** Begin Records for the exercise **

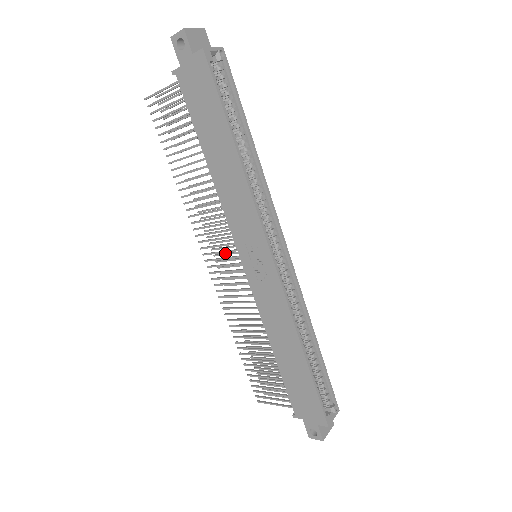
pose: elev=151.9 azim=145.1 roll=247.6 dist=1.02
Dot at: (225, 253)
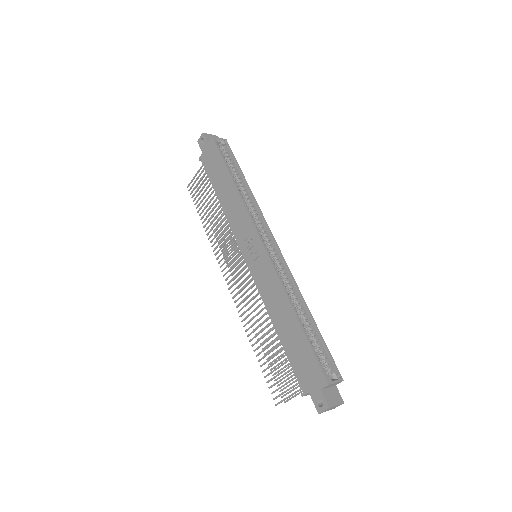
Dot at: (240, 272)
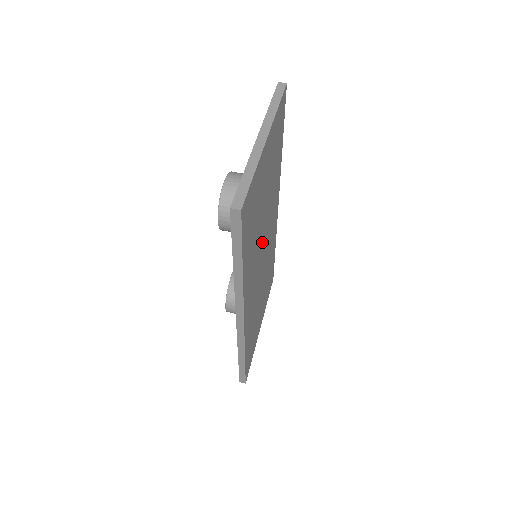
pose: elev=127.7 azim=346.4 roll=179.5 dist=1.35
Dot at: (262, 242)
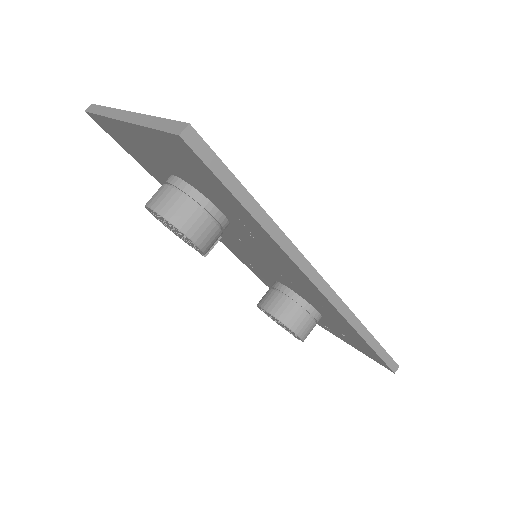
Dot at: occluded
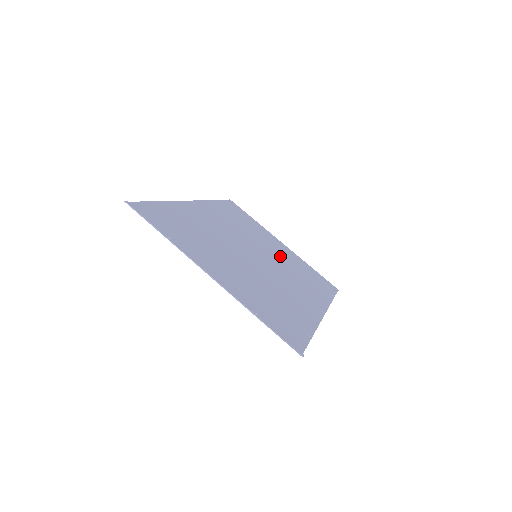
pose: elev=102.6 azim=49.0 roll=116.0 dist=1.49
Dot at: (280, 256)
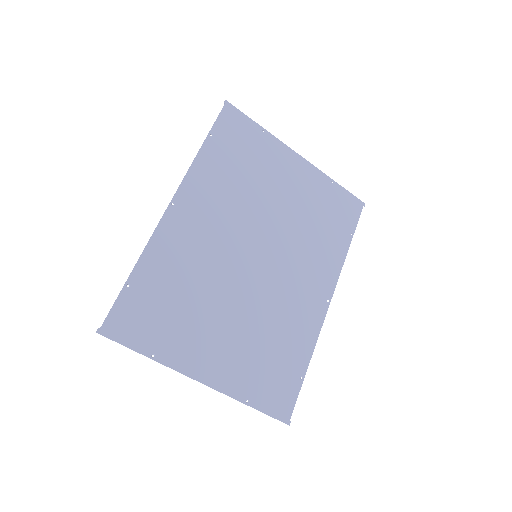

** End Records for the exercise **

**Your instructions**
Reproduce every line of the listing above verbatim, leaving out the pictures.

**The output**
pose: elev=151.9 azim=145.1 roll=247.6 dist=1.02
Dot at: (225, 253)
Dot at: (240, 272)
pose: elev=127.7 azim=346.4 roll=179.5 dist=1.35
Dot at: (262, 242)
Dot at: occluded
pose: elev=102.6 azim=49.0 roll=116.0 dist=1.49
Dot at: (280, 256)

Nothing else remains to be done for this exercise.